§ **SOURCE TEXT**:
▬▬▬▬▬▬

# Car won't go past 40mph???



## gryzing (Nov 18, 2006)

I tried searching for this problem but it's sort of difficult to explain so I couldn't find anything, hopefully someone can help me so I won't have to fork over a grand to some mechanic. Okay so I drove my car and it was running perfectly. I noticed that on the way back the heater core blew because my passenger side was drenched, so as I was driving smoke was coming out of the heater vents and I heard a squirting type noise coming from the vehicle. I was like, ehhh what the heck? Stopped and checked it out, couldn't figure out what was going on. Tried to turn the car on and it would start then die and would idle for about 10 seconds then die. Got it towed home and bypassed the heater core with a new pipe... finally got it to idle without dying and even got it drivable. The funny thing is now the check engine light turned on and I have to feather the gas so that it won't cut out on me. I babied it up a hill and even tried the freeway but it won't get past 40mph without starting to chug. I feel like when i'm pressing down on the gas it doesn't keep up with the throttle, especially when I press the acceleration really quickly it just slowly chugs. It's not overheating or anything like that, pretty weird problem... does anybody have any clues???


----------



## gryzing (Nov 18, 2006)

No help???


----------



## CBPMIKE (Feb 2, 2005)

I don't think the heater core has anything to do with it. Maybe check the Oxygen sensor if the mileage is high. Try disconnecting the harness(s) under the center exhaust and see if the car runs any better - good luck!


----------



## internetautomart (Mar 8, 2004)

since your heater core blew, it leaked anti-freeze onto the computer and since it actually was noticeable on the floor figure you need a computer


----------



## gryzing (Nov 18, 2006)

Hmm, that would probably explain it, i'll try the cheaper route first (the o2 sensor) then i'll see if it looks like my computer is fried. I'll keep you guys posted. I appreciate the help.


----------



## amorgan (Dec 13, 2016)

What ended up being the fix for this?


----------

▬▬▬▬▬▬

§ **INFORMATION SUPPLIED**:

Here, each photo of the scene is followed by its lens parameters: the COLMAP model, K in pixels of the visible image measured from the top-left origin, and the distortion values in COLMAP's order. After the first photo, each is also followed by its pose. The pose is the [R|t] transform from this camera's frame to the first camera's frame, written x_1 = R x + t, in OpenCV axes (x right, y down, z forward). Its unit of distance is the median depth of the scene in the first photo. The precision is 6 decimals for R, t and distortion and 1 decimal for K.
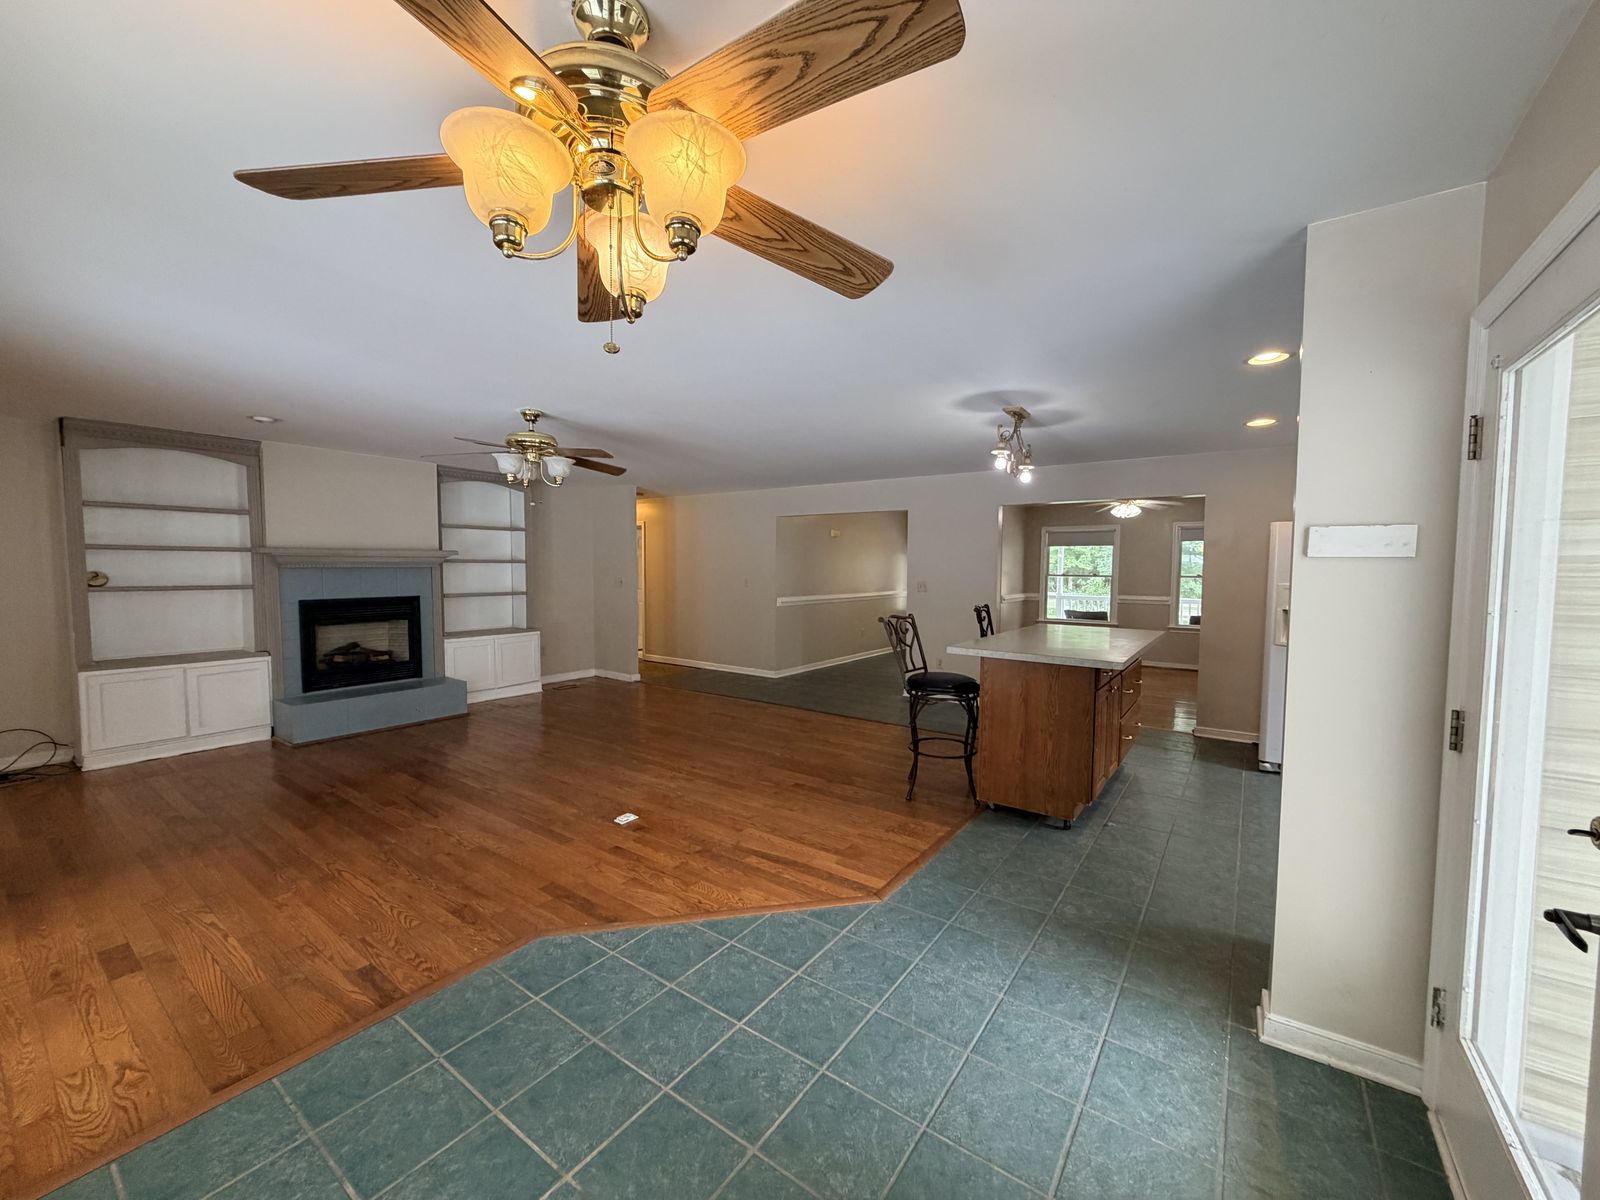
lens RADIAL K [[629.1, 0, 797.9], [0, 629.1, 603.1], [0, 0, 1]] dist [-0.000403, -0.000105]
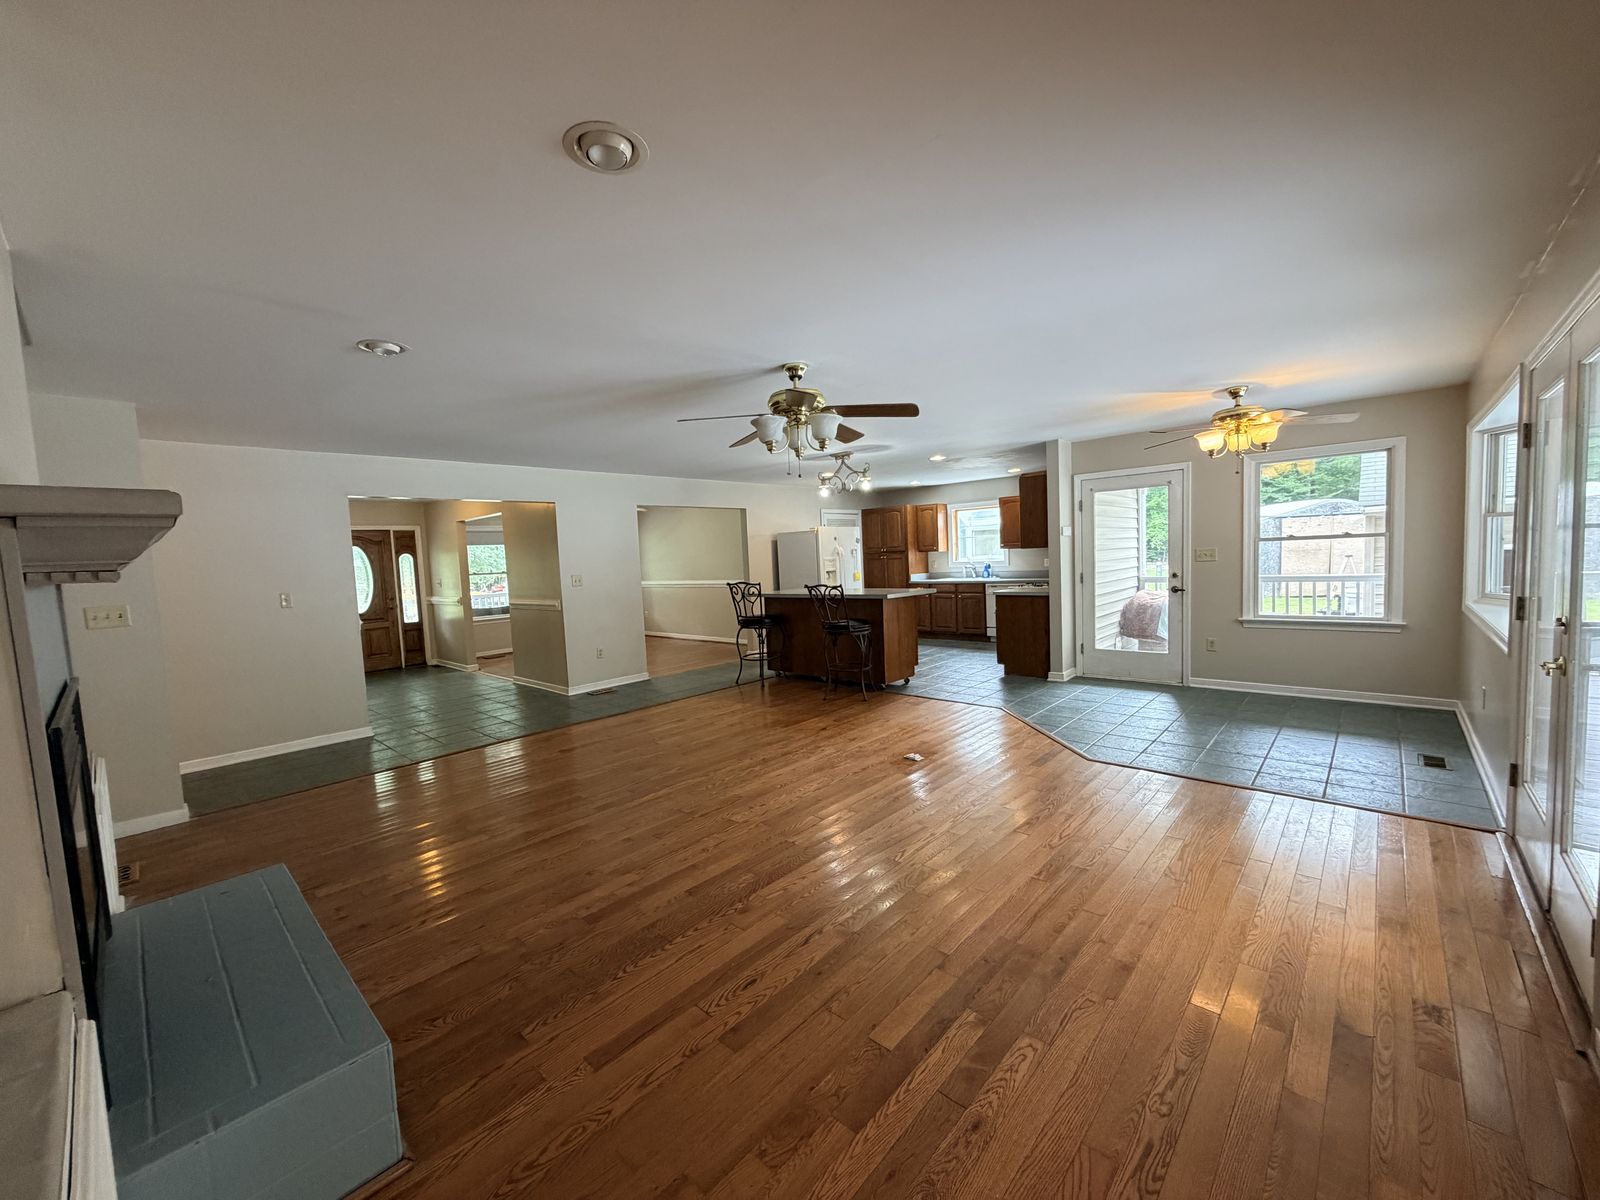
lens RADIAL K [[629.1, 0, 789.9], [0, 629.1, 602.3], [0, 0, 1]] dist [-0.000403, -0.000105]
pose [[0.119854, -0.084155, 0.989218, -1.218094], [0.096613, 0.992660, 0.072743, -0.050287], [-0.988080, 0.086852, 0.127104, 0.879830]]
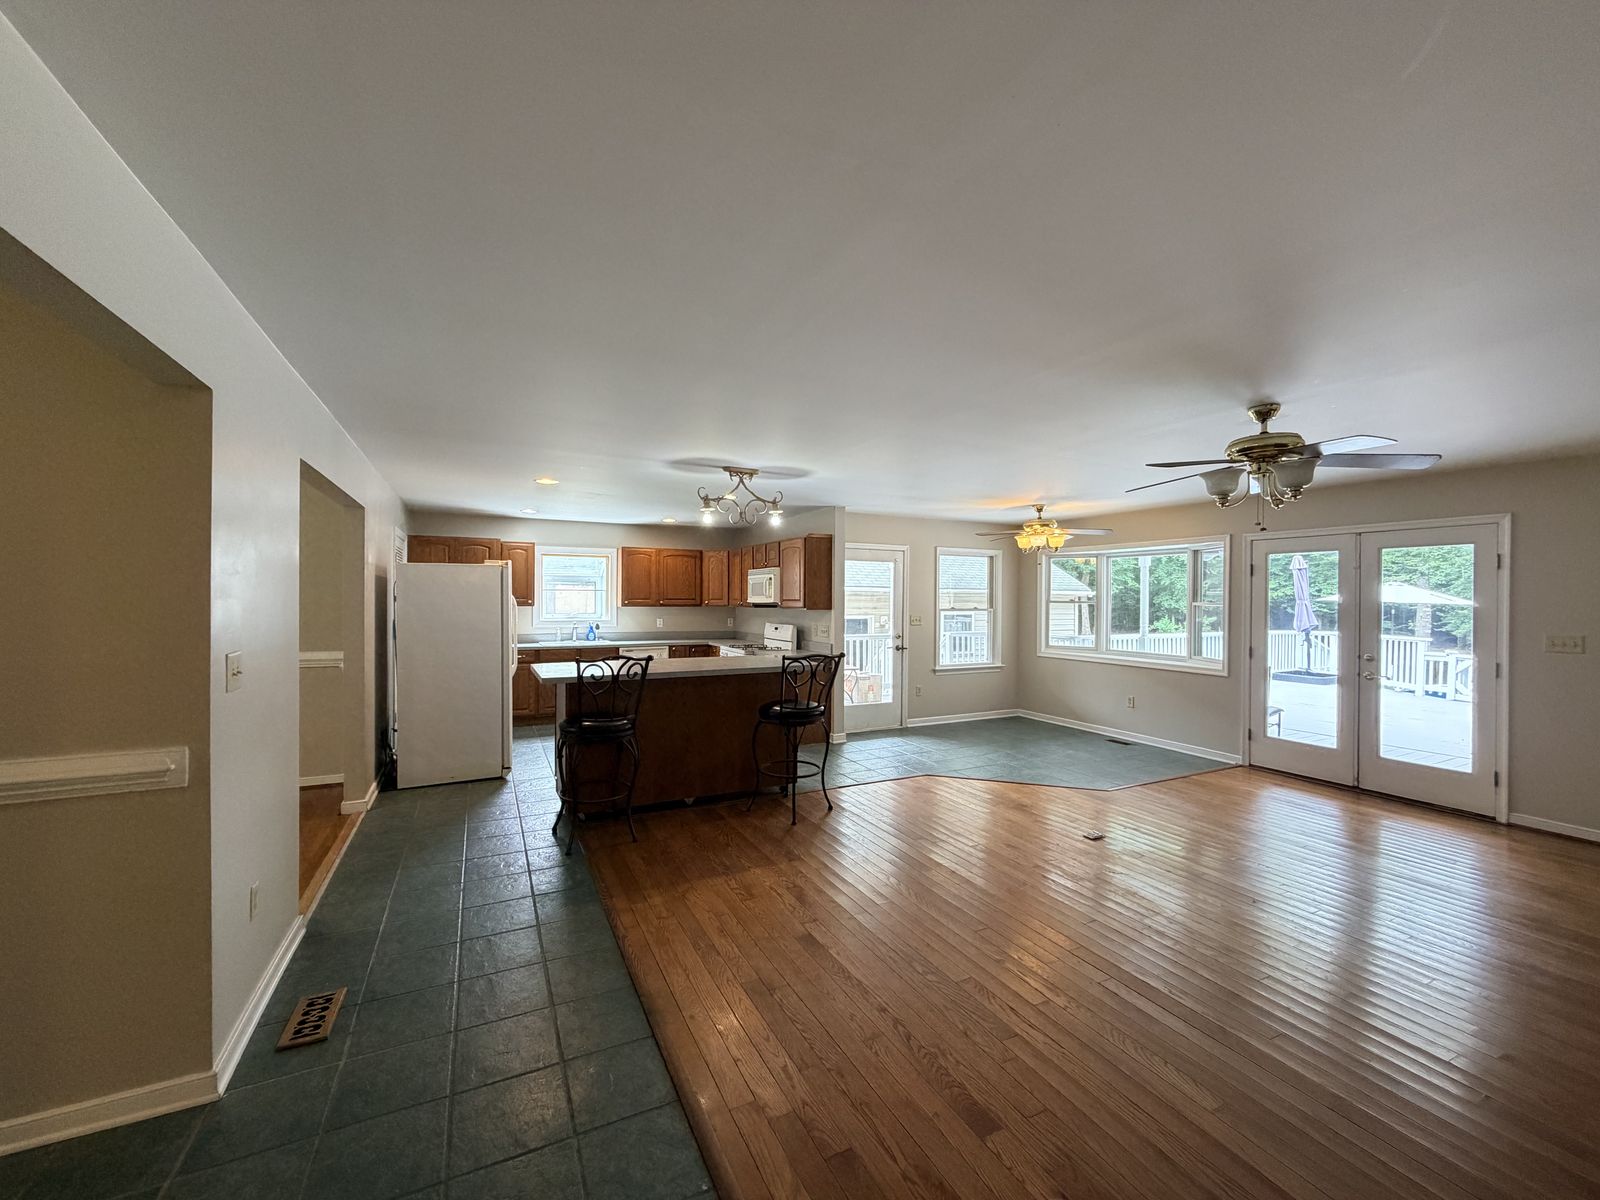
lens RADIAL K [[629.1, 0, 805.7], [0, 629.1, 604.1], [0, 0, 1]] dist [-0.000403, -0.000105]
pose [[-0.891671, -0.016197, 0.452395, -0.269834], [0.011578, 0.998217, 0.058560, -0.115174], [-0.452537, 0.057454, -0.889893, 1.830647]]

▬▬▬▬▬▬

§ **WORK INSTRUCTION 1**: In the forum thread, what did gryzing use to bypass the heater core?
§ **WORK INSTRUCTION 2**: Which distinct usernames post in the forum thread?
§ **WORK INSTRUCTION 3**: Return the words of the forum thread between "## CBPMIKE (Feb" and "- good luck!", inclusive.

§ **RESULT 1**: A new pipe.

§ **RESULT 2**: gryzing, CBPMIKE, internetautomart, amorgan

§ **RESULT 3**:
## CBPMIKE (Feb 2, 2005)

I don't think the heater core has anything to do with it. Maybe check the Oxygen sensor if the mileage is high. Try disconnecting the harness(s) under the center exhaust and see if the car runs any better - good luck!